Computational Life: How Well-formed, Self-replicating Programs Emerge from Simple Interaction
- URL: http://arxiv.org/abs/2406.19108v2
- Date: Fri, 2 Aug 2024 09:10:54 GMT
- Title: Computational Life: How Well-formed, Self-replicating Programs Emerge from Simple Interaction
- Authors: Blaise Agüera y Arcas, Jyrki Alakuijala, James Evans, Ben Laurie, Alexander Mordvintsev, Eyvind Niklasson, Ettore Randazzo, Luca Versari,
- Abstract summary: We show that when random, non self-replicating programs are placed in an environment lacking any explicit fitness landscape, self-replicators tend to arise.
We also show how increasingly complex dynamics continue to emerge following the rise of self-replicators.

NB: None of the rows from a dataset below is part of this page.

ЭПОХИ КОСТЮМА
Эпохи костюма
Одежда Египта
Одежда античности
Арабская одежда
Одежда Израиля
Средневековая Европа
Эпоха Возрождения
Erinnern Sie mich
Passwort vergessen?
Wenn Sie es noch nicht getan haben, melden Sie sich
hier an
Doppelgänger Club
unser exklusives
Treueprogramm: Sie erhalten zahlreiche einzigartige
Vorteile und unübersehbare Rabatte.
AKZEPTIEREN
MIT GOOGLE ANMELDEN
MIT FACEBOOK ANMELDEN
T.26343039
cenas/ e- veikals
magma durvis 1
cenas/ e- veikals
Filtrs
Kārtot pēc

- Score: 37.95302339577743
- License: http://creativecommons.org/licenses/by/4.0/
- Abstract: The fields of Origin of Life and Artificial Life both question what life is and how it emerges from a distinct set of "pre-life" dynamics. One common feature of most substrates where life emerges is a marked shift in dynamics when self-replication appears. While there are some hypotheses regarding how self-replicators arose in nature, we know very little about the general dynamics, computational principles, and necessary conditions for self-replicators to emerge. This is especially true on "computational substrates" where interactions involve logical, mathematical, or programming rules. In this paper we take a step towards understanding how self-replicators arise by studying several computational substrates based on various simple programming languages and machine instruction sets. We show that when random, non self-replicating programs are placed in an environment lacking any explicit fitness landscape, self-replicators tend to arise. We demonstrate how this occurs due to random interactions and self-modification, and can happen with and without background random mutations. We also show how increasingly complex dynamics continue to emerge following the rise of self-replicators. Finally, we show a counterexample of a minimalistic programming language where self-replicators are possible, but so far have not been observed to arise.